The Robert A. Chase, MD, Library
I am pleased to announce that the multimedia resource library in the Hand Society's new home will be dedicated to 1983-84 ASSH President, Robert A. Chase, MD. This tribute recognizes Dr. Chase's lifelong dedication to innovative education and research, as well as his desire to reach as broad an audience as possible to advance hand surgery and the teaching of upper limb anatomy. The new library will be a resource for the study of the hand and upper limb. It will house scholarly archives and multimedia, as well as valuable collections related to the history and discipline of hand surgery. To date, more than $450,000 has been pledged. We are grateful to Amy Ladd, MD, for leading this project, and to James Chang, MD, Peter Weiss, MD, and Rod Hentz, MD, for their involvement and contributions.
Two-Year Fellowship & HULFG Review Board
In January 2011, a non-conflicted review board – the Hand and Upper Limb Fellowship Grant Review Board – was appointed by ASSH Council.
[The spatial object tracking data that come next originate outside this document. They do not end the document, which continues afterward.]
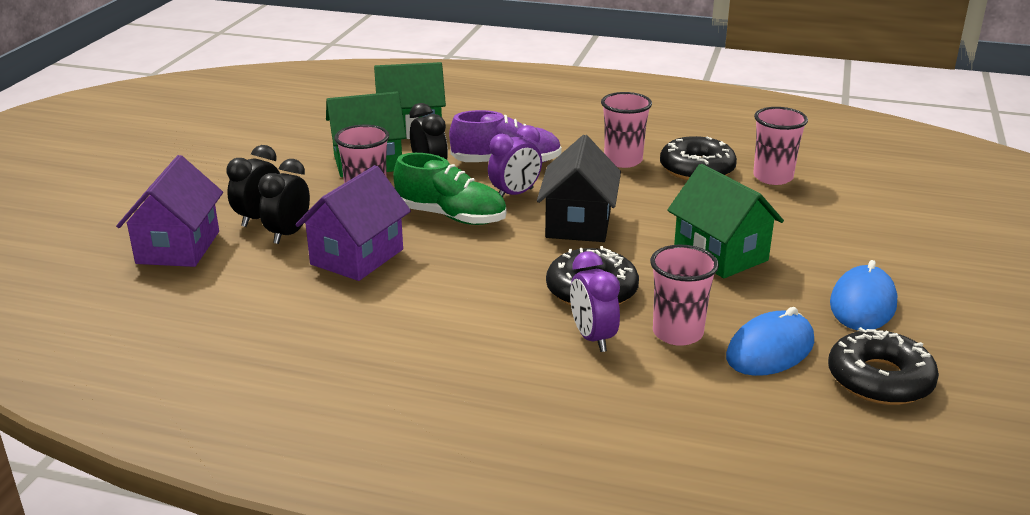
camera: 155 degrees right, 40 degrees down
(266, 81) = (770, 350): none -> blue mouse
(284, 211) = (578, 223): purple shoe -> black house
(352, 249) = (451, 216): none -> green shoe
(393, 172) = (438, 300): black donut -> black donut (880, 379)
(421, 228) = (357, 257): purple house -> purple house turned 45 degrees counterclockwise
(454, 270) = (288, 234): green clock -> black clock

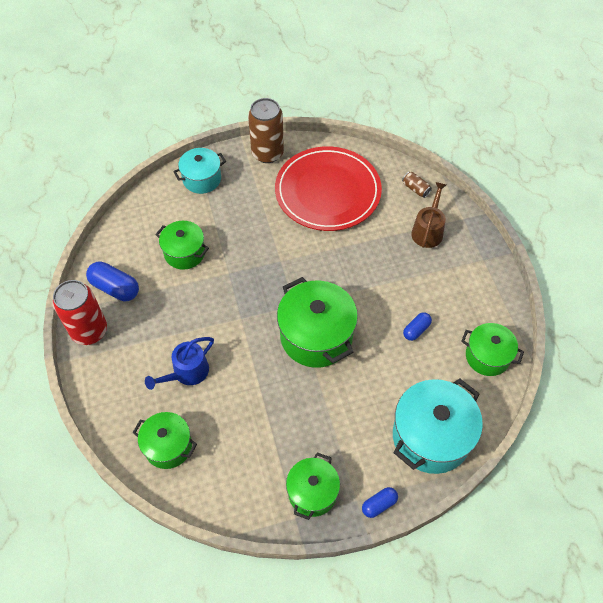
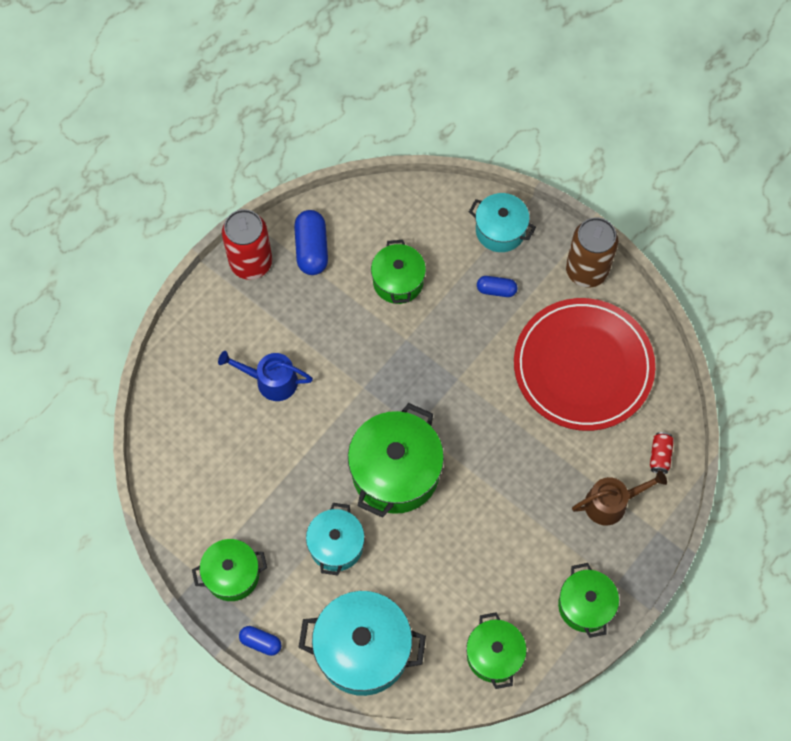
camera: 55 degrees right, 10 degrees up
(168, 446) = (189, 418): green pot -> green pot (585, 605)
(341, 406) = (336, 545): none -> turquoise pot
(415, 189) = (660, 456): brown can -> red can
(416, 330) = (474, 565): blue capsule -> blue capsule (496, 290)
The board was charged with selecting the initial sites that would be participating in the pilot two-year fellowship program. Appointees include Fred Fakharzadeh, MD, Chair (AFSH President); David Lichtman, MD (RRC Member); John Seiler, MD (Former ABOS Chair); and Donald Lalonde, MD (ABPS Chair). Having received nine applications, the AFSH and ASSH are pleased to announce that four programs were selected as recipients of the first ASSH/AFSH Hand and Upper Limb Fellowship Grant (HULFG): Columbia, Stanford, Philadelphia Hand Center, and Cleveland Clinic. The fellowship grant provides partial funding for a second year of fellowship training in upper extremity surgery, to complement a year of an accredited fellowship in hand surgery.
2011 ASSH Young Leaders
Council was joined by 14 of the ASSH Young Leaders. Using the strategic decision-making skills taught by consultant Cate Bower, CAE, they tackled three mega issues: creating digital core curriculum in hand and upper extremity education; developing ASSH mobile applications with embedded and customizable content; and designing patient education templates using the latest technology. It became apparent to the Council from their presentations and subsequent discussion that the insights and perspectives offered by the Young Leaders were exceedingly valuable in our future educational strategy. We are grateful for their enthusiastic participation and look forward to working with them as ASSH task force and committee members.
Inclusion, Engagement, Innovation
The productivity of the Council meeting is evident in the large number of follow-up action items. My goals for this year have been inclusion, engagement, and innovation. They have been reflected in the Council deliberation and endeavor to date, and I look forward to keeping you updated in the coming months on our progress.